Every line of the material below that holds the string "miejsce" should be copied.
=== Materials provided ===
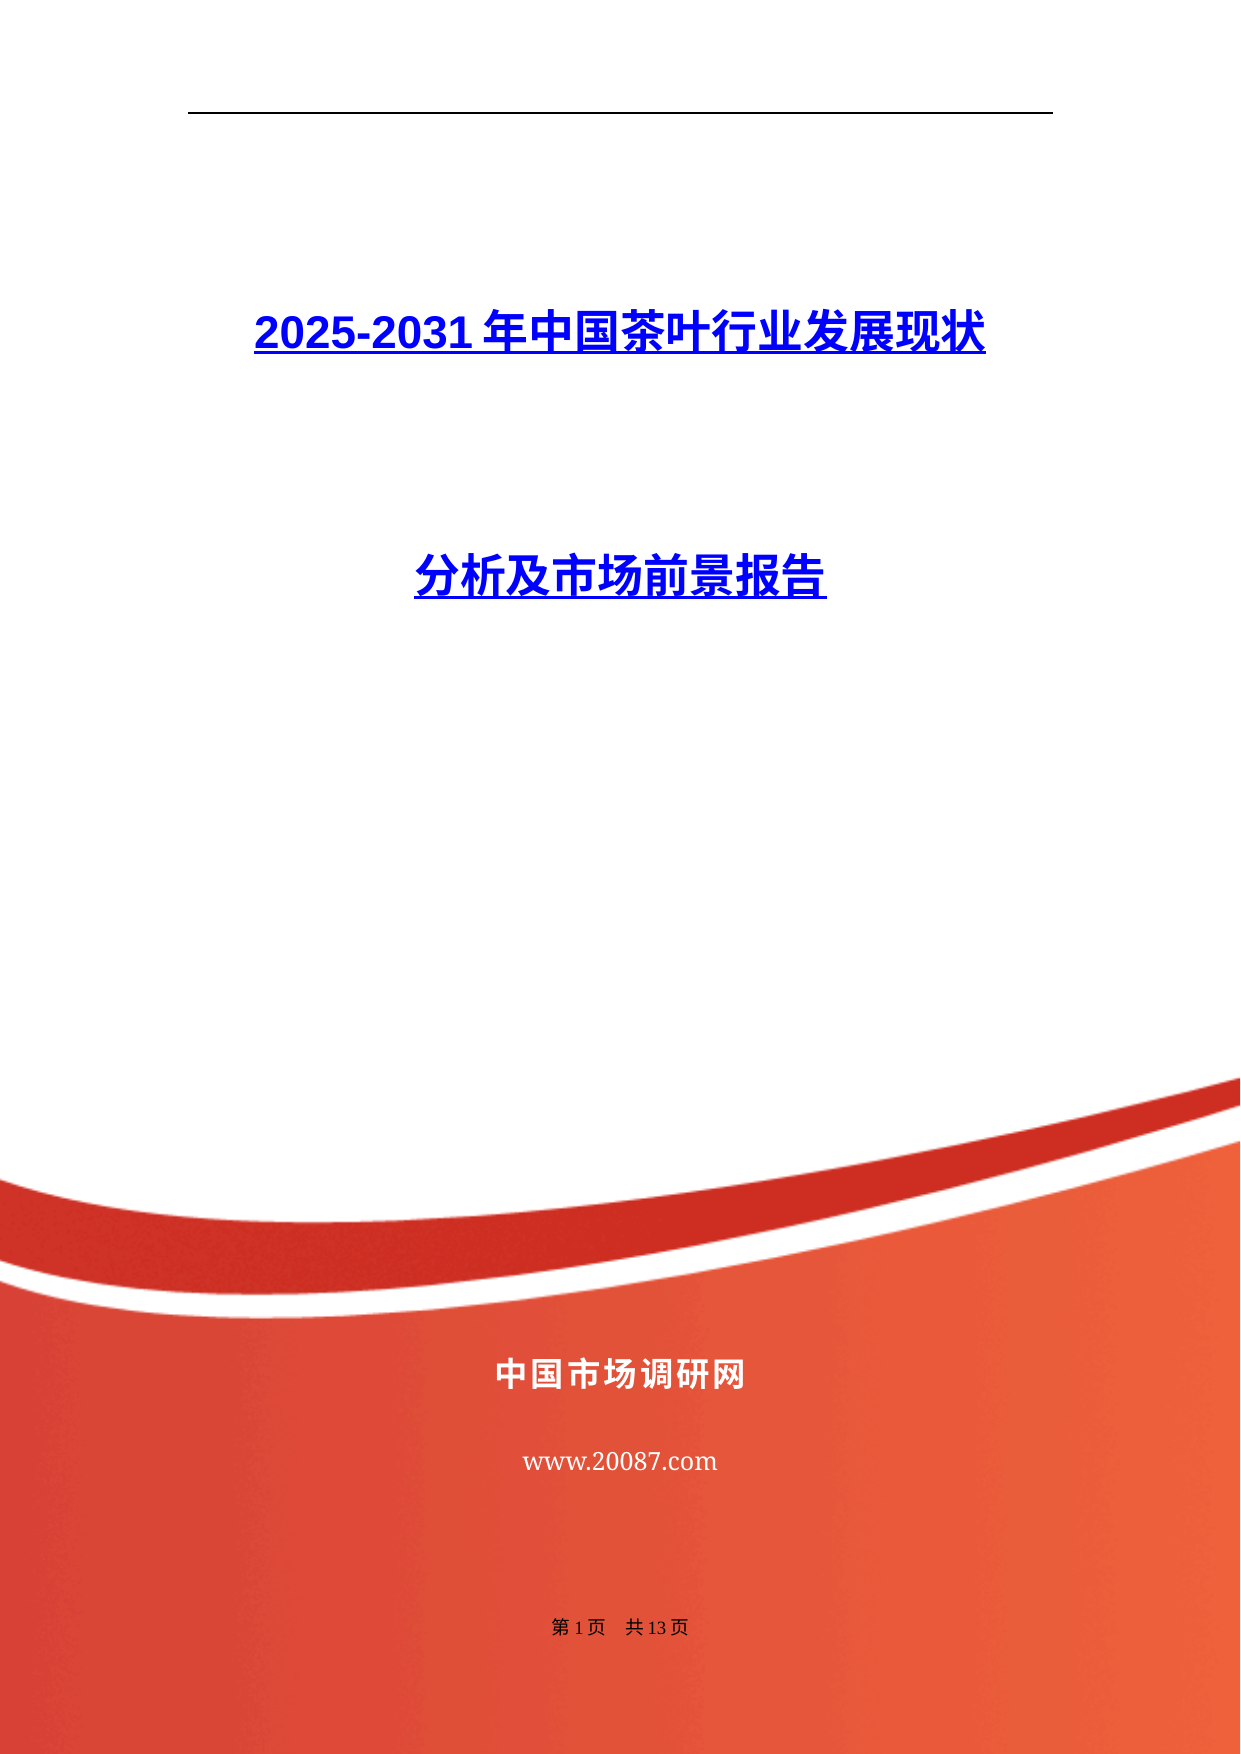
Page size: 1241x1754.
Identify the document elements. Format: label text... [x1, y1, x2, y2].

subtitle 中国市场调研网 [187, 1339, 1053, 1404]
picture [0, 1006, 1241, 1754]
text www.20087.com [187, 1428, 1053, 1493]
table_header 2025-2031年中国茶叶行业发展现状分析及市场前景报告 [188, 207, 1053, 773]
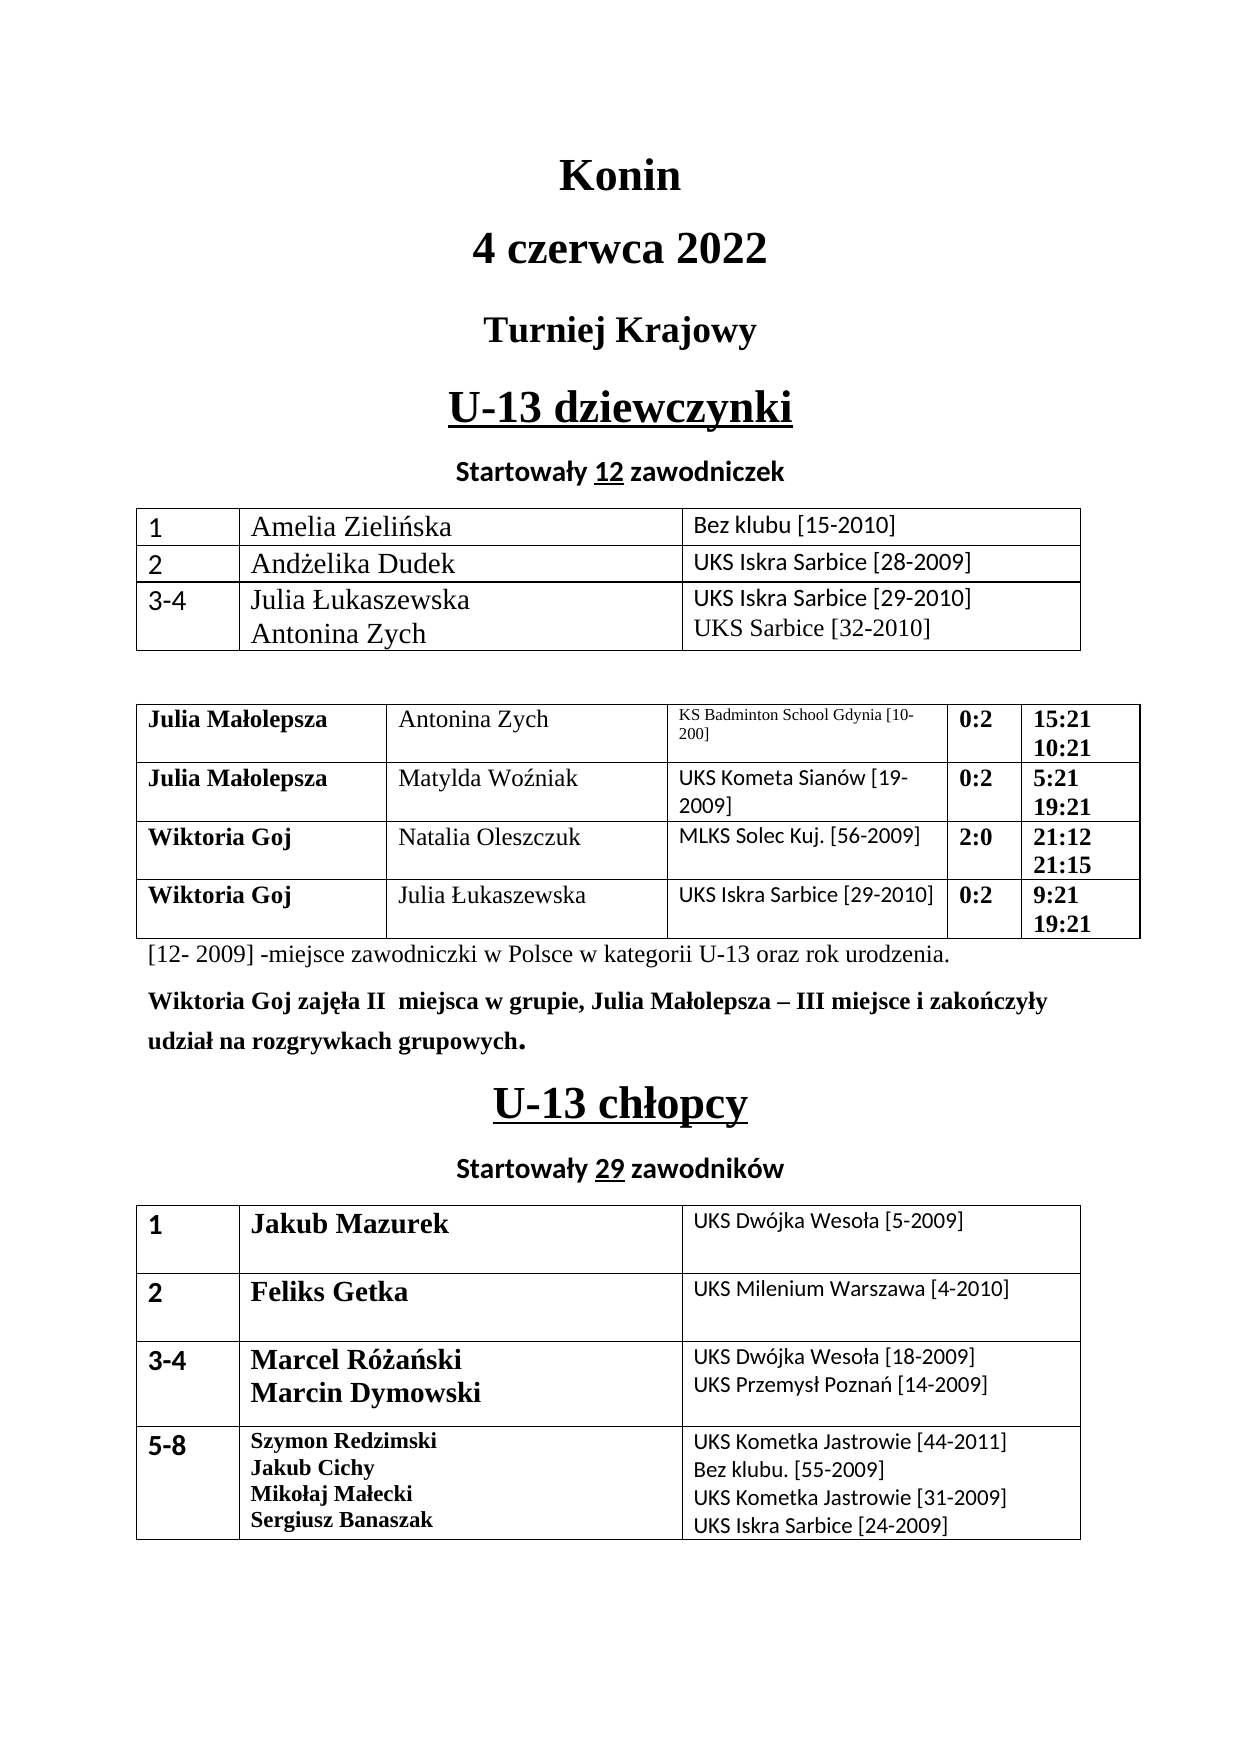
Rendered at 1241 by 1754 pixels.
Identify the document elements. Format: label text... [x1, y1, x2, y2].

table_cell 0:2 [948, 763, 1021, 821]
table_header 1 [137, 1206, 239, 1273]
table_cell Matylda Woźniak [387, 763, 667, 821]
text U-13 dziewczynki [148, 379, 1093, 432]
table_cell UKS Milenium Warszawa [4-2010] [683, 1274, 1080, 1341]
text [12- 2009] -miejsce zawodniczki w Polsce w kategorii U-13 oraz rok urodzenia. [148, 939, 1093, 967]
table_cell Julia Małolepsza [137, 763, 386, 821]
table_cell 9:21 19:21 [1022, 880, 1139, 938]
table_cell 2:0 [948, 822, 1021, 879]
table_header Amelia Zielińska [240, 509, 682, 545]
table_cell UKS Iskra Sarbice [29-2010] [668, 880, 947, 938]
table_cell Natalia Oleszczuk [387, 822, 667, 879]
table_header Antonina Zych [387, 705, 667, 762]
table_header 0:2 [948, 705, 1021, 762]
table_cell UKS Iskra Sarbice [28-2009] [683, 546, 1080, 581]
table_cell 21:12 21:15 [1022, 822, 1139, 879]
text U-13 chłopcy [148, 1076, 1093, 1129]
text Startowały 12 zawodniczek [148, 453, 1093, 489]
table_cell 2 [137, 546, 239, 581]
table_cell Julia Łukaszewska Antonina Zych [240, 583, 682, 649]
text Startowały 29 zawodników [148, 1150, 1093, 1185]
table_cell Andżelika Dudek [240, 546, 682, 581]
text Wiktoria Goj zajęła II miejsca w grupie, Julia Małolepsza – III miejsce i zakończyły udział na rozgrywkach grupowych. [148, 986, 1093, 1056]
table_cell 5:21 19:21 [1022, 763, 1139, 821]
text Turniej Krajowy [148, 307, 1093, 350]
table_header UKS Dwójka Wesoła [5-2009] [683, 1206, 1080, 1273]
table_header 15:21 10:21 [1022, 705, 1139, 762]
text 4 czerwca 2022 [148, 221, 1093, 274]
table_cell 3-4 [137, 1342, 239, 1426]
table_cell 0:2 [948, 880, 1021, 938]
table_cell Szymon Redzimski Jakub Cichy Mikołaj Małecki Sergiusz Banaszak [240, 1427, 682, 1539]
table_cell Julia Łukaszewska [387, 880, 667, 938]
table_cell 2 [137, 1274, 239, 1341]
table_header Jakub Mazurek [240, 1206, 682, 1273]
text Konin [148, 148, 1093, 200]
table_cell Wiktoria Goj [137, 822, 386, 879]
table_header Bez klubu [15-2010] [683, 509, 1080, 545]
table_cell Wiktoria Goj [137, 880, 386, 938]
table_header Julia Małolepsza [137, 705, 386, 762]
table_cell Marcel Różański Marcin Dymowski [240, 1342, 682, 1426]
table_cell UKS Kometa Sianów [19-2009] [668, 763, 947, 821]
table_header KS Badminton School Gdynia [10-200] [668, 705, 947, 762]
table_cell UKS Kometka Jastrowie [44-2011] Bez klubu. [55-2009] UKS Kometka Jastrowie [31-2009] UKS Iskra Sarbice [24-2009] [683, 1427, 1080, 1539]
table_cell UKS Dwójka Wesoła [18-2009] UKS Przemysł Poznań [14-2009] [683, 1342, 1080, 1426]
table_header 1 [137, 509, 239, 545]
table_cell Feliks Getka [240, 1274, 682, 1341]
table_cell MLKS Solec Kuj. [56-2009] [668, 822, 947, 879]
table_cell 3-4 [137, 583, 239, 649]
table_cell 5-8 [137, 1427, 239, 1539]
table_cell UKS Iskra Sarbice [29-2010] UKS Sarbice [32-2010] [683, 583, 1080, 649]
===
### Task result:
text [12- 2009] -miejsce zawodniczki w Polsce w kategorii U-13 oraz rok urodzenia. [148, 939, 1093, 967]
text Wiktoria Goj zajęła II miejsca w grupie, Julia Małolepsza – III miejsce i zakończyły udział na rozgrywkach grupowych. [148, 986, 1093, 1056]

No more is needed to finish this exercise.